WHAT YOU NEED TO DO:
Starting with the first line of the entries and going on through the line containing "ENTREPRISE RÉNOVATION DE", write those lines out again, swapping "FUSSBALL" for "SOCCER" wherever it occurs and changing nothing else.
>>>
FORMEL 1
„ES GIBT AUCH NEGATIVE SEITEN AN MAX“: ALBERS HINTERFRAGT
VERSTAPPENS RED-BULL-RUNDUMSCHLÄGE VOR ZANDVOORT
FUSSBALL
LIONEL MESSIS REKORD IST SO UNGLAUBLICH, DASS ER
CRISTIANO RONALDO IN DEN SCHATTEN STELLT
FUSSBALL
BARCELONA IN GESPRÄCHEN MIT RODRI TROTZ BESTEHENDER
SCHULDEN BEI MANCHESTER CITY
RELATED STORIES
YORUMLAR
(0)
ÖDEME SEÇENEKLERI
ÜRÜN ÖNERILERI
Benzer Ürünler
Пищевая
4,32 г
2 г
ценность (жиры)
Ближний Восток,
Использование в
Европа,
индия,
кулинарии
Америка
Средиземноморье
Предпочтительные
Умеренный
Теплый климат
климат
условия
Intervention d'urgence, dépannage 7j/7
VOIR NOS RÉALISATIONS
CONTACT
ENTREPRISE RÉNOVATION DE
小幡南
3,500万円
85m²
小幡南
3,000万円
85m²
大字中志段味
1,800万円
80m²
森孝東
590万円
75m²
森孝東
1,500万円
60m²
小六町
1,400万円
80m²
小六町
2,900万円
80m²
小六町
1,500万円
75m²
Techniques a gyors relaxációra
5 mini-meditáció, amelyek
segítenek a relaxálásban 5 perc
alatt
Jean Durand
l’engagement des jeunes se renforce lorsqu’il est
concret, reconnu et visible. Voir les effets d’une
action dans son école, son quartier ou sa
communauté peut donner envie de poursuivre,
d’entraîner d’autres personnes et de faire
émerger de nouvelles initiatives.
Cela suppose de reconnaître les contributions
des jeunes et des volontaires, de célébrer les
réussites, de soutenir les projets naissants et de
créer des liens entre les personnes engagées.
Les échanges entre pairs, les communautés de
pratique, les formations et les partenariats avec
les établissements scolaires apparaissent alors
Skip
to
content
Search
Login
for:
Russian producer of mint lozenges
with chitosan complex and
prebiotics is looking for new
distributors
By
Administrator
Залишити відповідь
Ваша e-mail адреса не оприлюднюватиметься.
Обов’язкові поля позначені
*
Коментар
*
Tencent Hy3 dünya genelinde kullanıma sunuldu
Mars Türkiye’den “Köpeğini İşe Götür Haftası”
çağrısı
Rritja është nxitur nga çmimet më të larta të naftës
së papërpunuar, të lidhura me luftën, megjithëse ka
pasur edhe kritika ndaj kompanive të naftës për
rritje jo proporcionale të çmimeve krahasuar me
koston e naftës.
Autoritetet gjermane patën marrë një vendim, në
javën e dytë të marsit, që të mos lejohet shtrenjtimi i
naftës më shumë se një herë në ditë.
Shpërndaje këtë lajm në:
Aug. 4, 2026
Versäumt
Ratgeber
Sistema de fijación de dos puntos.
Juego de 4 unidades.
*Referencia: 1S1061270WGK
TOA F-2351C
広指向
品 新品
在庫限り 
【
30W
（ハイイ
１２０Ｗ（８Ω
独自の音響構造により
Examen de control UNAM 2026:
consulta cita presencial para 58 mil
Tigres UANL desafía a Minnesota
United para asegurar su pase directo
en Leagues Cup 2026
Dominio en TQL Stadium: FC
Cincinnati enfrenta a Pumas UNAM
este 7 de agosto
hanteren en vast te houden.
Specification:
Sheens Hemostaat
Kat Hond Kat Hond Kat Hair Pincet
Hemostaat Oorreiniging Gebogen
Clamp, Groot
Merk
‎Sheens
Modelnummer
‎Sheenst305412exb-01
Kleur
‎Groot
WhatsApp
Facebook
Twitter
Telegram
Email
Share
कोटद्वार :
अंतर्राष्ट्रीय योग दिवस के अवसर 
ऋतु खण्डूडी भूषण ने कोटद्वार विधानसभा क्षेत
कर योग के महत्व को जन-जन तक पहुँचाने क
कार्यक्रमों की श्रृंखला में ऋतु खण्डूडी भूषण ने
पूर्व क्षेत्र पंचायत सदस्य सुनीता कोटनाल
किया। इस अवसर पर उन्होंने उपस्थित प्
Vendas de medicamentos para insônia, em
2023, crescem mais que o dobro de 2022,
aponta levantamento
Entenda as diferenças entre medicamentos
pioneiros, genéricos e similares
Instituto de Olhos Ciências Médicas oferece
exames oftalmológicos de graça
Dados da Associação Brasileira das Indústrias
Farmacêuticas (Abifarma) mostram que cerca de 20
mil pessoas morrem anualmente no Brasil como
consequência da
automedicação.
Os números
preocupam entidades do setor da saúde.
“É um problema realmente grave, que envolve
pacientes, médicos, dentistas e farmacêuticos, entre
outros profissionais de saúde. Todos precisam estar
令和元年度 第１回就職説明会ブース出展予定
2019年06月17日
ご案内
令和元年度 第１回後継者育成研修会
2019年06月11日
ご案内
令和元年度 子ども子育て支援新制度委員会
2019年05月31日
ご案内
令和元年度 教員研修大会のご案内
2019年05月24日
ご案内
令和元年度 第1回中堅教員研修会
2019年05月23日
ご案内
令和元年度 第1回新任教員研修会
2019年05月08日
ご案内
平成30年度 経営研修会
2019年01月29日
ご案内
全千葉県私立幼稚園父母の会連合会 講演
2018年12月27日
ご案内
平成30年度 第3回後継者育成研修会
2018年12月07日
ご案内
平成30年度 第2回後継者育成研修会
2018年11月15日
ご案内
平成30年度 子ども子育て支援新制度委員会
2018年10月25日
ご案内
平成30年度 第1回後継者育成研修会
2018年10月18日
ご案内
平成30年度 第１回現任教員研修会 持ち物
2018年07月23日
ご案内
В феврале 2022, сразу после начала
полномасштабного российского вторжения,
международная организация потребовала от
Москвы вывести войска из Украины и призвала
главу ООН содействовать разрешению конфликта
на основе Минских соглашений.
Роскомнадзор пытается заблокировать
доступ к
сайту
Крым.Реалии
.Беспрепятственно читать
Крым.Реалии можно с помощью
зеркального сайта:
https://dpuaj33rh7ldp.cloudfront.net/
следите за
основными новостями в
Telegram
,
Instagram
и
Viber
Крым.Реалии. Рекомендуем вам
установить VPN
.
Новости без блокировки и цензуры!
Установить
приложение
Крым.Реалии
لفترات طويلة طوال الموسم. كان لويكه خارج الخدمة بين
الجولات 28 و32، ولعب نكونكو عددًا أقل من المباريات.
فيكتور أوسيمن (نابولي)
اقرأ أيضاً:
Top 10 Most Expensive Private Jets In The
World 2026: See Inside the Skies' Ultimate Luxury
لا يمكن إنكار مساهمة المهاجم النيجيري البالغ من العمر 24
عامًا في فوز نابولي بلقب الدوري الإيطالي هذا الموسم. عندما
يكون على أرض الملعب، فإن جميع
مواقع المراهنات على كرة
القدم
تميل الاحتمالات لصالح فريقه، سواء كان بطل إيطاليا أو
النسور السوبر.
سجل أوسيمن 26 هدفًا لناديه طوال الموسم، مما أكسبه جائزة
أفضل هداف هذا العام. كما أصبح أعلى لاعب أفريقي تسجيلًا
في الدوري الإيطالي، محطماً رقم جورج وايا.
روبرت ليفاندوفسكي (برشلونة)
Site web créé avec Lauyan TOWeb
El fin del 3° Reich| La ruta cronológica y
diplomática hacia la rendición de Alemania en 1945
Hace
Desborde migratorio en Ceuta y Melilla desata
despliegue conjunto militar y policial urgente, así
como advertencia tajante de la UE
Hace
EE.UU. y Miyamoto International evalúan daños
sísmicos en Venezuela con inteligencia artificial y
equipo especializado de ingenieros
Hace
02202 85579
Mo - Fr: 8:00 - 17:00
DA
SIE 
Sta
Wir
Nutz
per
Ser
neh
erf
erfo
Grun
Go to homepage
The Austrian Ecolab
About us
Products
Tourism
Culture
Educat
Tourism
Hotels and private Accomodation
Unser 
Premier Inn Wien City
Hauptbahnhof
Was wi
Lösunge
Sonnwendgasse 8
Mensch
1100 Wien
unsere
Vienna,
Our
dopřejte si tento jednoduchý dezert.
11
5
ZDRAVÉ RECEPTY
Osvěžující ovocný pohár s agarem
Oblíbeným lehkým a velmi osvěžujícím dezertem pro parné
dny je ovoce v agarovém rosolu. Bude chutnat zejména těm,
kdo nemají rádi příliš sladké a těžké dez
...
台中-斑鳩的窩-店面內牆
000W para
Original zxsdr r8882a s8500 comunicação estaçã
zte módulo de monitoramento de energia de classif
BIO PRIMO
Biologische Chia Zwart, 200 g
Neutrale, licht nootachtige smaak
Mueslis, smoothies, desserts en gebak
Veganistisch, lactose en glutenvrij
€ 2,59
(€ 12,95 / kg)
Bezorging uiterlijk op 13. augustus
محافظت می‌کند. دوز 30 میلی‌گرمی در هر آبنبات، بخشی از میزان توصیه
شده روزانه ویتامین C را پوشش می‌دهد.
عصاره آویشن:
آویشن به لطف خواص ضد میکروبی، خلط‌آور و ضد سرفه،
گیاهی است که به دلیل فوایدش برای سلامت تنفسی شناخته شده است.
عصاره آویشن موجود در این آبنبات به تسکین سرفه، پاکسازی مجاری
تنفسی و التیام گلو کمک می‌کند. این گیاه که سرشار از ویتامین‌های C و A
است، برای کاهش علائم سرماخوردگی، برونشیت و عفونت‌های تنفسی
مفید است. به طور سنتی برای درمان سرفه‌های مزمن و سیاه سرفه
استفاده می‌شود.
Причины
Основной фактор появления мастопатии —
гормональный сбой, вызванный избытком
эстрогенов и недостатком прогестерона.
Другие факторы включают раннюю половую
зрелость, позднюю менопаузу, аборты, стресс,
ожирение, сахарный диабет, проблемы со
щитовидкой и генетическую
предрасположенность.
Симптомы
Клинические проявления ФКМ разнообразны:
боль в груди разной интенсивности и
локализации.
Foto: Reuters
<<<
SOLVED PROBLEM:
FORMEL 1
„ES GIBT AUCH NEGATIVE SEITEN AN MAX“: ALBERS HINTERFRAGT
VERSTAPPENS RED-BULL-RUNDUMSCHLÄGE VOR ZANDVOORT
SOCCER
LIONEL MESSIS REKORD IST SO UNGLAUBLICH, DASS ER
CRISTIANO RONALDO IN DEN SCHATTEN STELLT
SOCCER
BARCELONA IN GESPRÄCHEN MIT RODRI TROTZ BESTEHENDER
SCHULDEN BEI MANCHESTER CITY
RELATED STORIES
YORUMLAR
(0)
ÖDEME SEÇENEKLERI
ÜRÜN ÖNERILERI
Benzer Ürünler
Пищевая
4,32 г
2 г
ценность (жиры)
Ближний Восток,
Использование в
Европа,
индия,
кулинарии
Америка
Средиземноморье
Предпочтительные
Умеренный
Теплый климат
климат
условия
Intervention d'urgence, dépannage 7j/7
VOIR NOS RÉALISATIONS
CONTACT
ENTREPRISE RÉNOVATION DE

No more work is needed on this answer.